Severe drought on the Navajo Nation has negatively affected Tribal crops, food supplies, economic conditions, and water storage since 2002, when Navajo Nation Commissioners on Emergency Management issued the first Navajo Nation Drought Emergency Declaration. Chuska Mountain snowpack is the major source of Navajo water storage and supply, and snowmelt from the mountain fills lakes and creeks for irrigation and boosts soil moisture into the summer. Navajo water managers report that their snow-fed surface waters have been in decline over recent decades, and  climate models suggest that, under a potentially warming climate in the future, snowpack may be limited further, arrive later, and/or melt earlier.

map of study area in Navajo Nation

Long-term information on the extent and severity of past snow surpluses and deficits could help Navajo water managers better understand current conditions and gauge expectations for the future. However, observational data for the Chuska Mountains are limited and too short to fully discern how recent trends in snowpack fit into long-term hydroclimatic variability. To address this gap, USGS scientists and the University of Arizona partnered with the Navajo Nation Water Management Branch to extend the limited instrumental snowpack record using tree-ring data. The goal of this study was to place local snowpack into a centuries-long context while ensuring that the information produced from the study was tailored to be useful for the Navajo Water Management Branch.

An important consideration during study development was the trade-off between using a snowpack dataset from the Chuska Mountains, which was short in length (1985–2014), or a longer dataset from Williams Ski Run (1967–2014) in the San Francisco Peaks, a similar but more distant location. While a longer dataset could produce more statistically robust results, it may be less meaningful for Navajo water managers who wish to obtain knowledge about their specific water resources. For this reason, two separate tree-ring based records were produced using the shorter and the longer instrumental data (Fig. 1). The scientists found that the growth of conifer species in this region is partly controlled by water volume contained in spring snowpack. As snow melts, the water that is released stimulates growth. Large volumes of water in snow can sustain growth well into summer, and low snowpack will limit growth for the year. This indicates that tree rings provide a reliable proxy to estimate snowpack in this region, and the method was then applied to multi-century tree-ring records to reconstruct past snowpack.
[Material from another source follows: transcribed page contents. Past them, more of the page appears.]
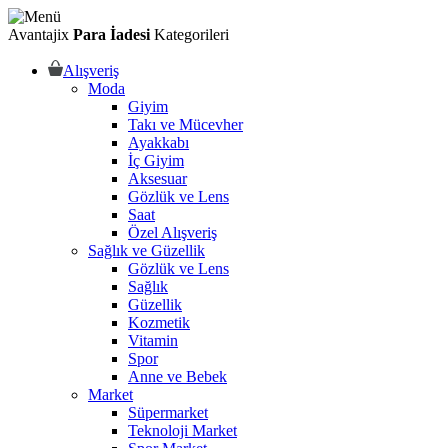
Avantajix
Para İadesi
Kategorileri
Alışveriş
Moda
Giyim
Takı ve Mücevher
Ayakkabı
İç Giyim
Aksesuar
Gözlük ve Lens
Saat
Özel Alışveriş
Sağlık ve Güzellik
Gözlük ve Lens
Sağlık
Güzellik
Kozmetik
Vitamin
Spor
Anne ve Bebek
Market
Süpermarket
Teknoloji Market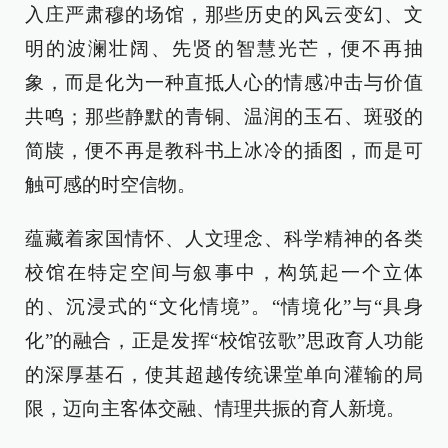
入庄严肃穆的场馆，那些历史的风云变幻、文
明的波澜壮阔、先贤的智慧光芒，便不再抽
象，而是化为一种直抵人心的情感冲击与价值
共鸣；那些静默的青铜、温润的玉石、斑驳的
简牍，便不再是教科书上冰冷的插图，而是可
触可感的时空信物。
蕴藏着家国情怀、人文理念、科学精神的各类
校馆在特定空间与叙事中，构筑起一个立体
的、沉浸式的“文化情境”。“情境化”与“具身
化”的融合，正是发挥“校馆弦歌”思政育人功能
的深厚基石，使其超越传统课堂单向灌输的局
限，迈向主客体交融、情理共振的育人新境。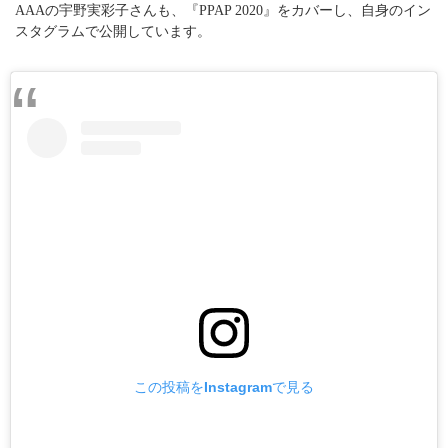
AAAの宇野実彩子さんも、『PPAP 2020』をカバーし、自身のイン
スタグラムで公開しています。
この投稿をInstagramで見る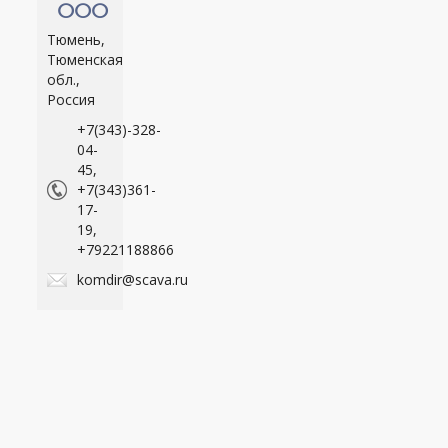
ООО
Тюмень,
Тюменская
обл.,
Россия
+7(343)-328-
04-
45,
+7(343)361-
17-
19,
+79221188866
komdir@scava.ru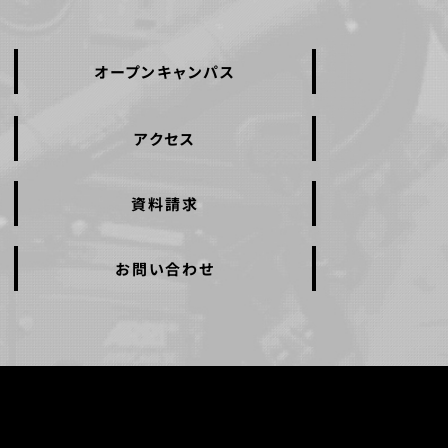
オープンキャンパス
アクセス
資料請求
お問い合わせ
The Chuska Mountains reconstruction covered 359 years (from 1656 to 2015 AD), and the Williams Ski Run record spanned 321 years (1694-2015 AD) (Fig. 2). Severe multi-year snow droughts occurred in the region roughly once per century over the last 300 years. During these droughts, snowpack was 76-82% of the long-term average in the Chuska mountains and 58-69% in the San Francisco Peaks. In some decades (e.g. 1950s) snow drought lasted nearly 30 years. The Navajo experienced extreme water scarcity during the 2000s snow drought which lasted a shorter 8 years with a snowpack deficit similar to other centuries. Comparison of snowpack records from the Chuskas and San Francisco Peaks highlights the significant local variability within the region and demonstrates that the Chuska reconstruction better satisfies Navajo water manager needs for legitimate and relevant climate information that directly reflects local climate history and resources.
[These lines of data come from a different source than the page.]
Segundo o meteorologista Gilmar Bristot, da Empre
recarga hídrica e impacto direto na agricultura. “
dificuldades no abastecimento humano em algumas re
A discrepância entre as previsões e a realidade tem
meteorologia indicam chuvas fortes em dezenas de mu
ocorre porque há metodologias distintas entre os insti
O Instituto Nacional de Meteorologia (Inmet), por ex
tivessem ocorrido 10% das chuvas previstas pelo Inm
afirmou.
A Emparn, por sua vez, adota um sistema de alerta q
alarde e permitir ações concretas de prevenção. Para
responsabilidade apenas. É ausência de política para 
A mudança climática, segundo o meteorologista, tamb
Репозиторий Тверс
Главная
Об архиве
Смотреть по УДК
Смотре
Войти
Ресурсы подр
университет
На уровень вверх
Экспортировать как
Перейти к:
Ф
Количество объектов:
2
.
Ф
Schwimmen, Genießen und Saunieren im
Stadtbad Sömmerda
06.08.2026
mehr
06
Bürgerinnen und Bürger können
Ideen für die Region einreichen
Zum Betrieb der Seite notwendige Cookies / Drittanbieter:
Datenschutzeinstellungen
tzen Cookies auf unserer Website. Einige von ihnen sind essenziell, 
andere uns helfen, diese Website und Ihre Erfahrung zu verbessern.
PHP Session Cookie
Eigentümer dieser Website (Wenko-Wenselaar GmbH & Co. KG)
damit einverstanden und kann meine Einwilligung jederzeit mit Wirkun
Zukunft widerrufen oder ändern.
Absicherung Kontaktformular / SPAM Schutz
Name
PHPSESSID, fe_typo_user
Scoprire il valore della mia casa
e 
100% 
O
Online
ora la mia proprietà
tree-ring reconstructions of snowpack
Fig. 2. Tree-ring reconstructions of snowpack (black line). (modified from Figure 4 in Brice et al.,2021). Top: Chuska Mountains (1656–2015), Bottom: Williams Ski Run (1694-2015). Observed snowpack is in purple. The long-term average is the brown line. The green line is a 20-year smoothed series reflecting multi-year periods of above or below average conditions, which are highlighted in blue or yellow bars, respectively. The most extreme snow droughts are along the top of each plot, and the single driest year in each reconstruction is indicated in purple.

This USGS-Tribal partnership supports water-resources planning by Tribes, who have limited access to quantitative climate data while experiencing disproportionate impacts of climate change. In this successful collaboration, tribal representatives outlined specific research questions, goals, and outcomes that they need for planning purposes. By introducing new methods and research approaches, USGS scientists provided long-term data on natural snowpack variability that both advance the science and provide benchmark data on snowpack extremes to Navajo water managers to support water monitoring and planning efforts.

The paper, “Comparing tree-ring based reconstructions of snowpack variability at different scales for the Navajo Nation,” was recently published in Climate Services.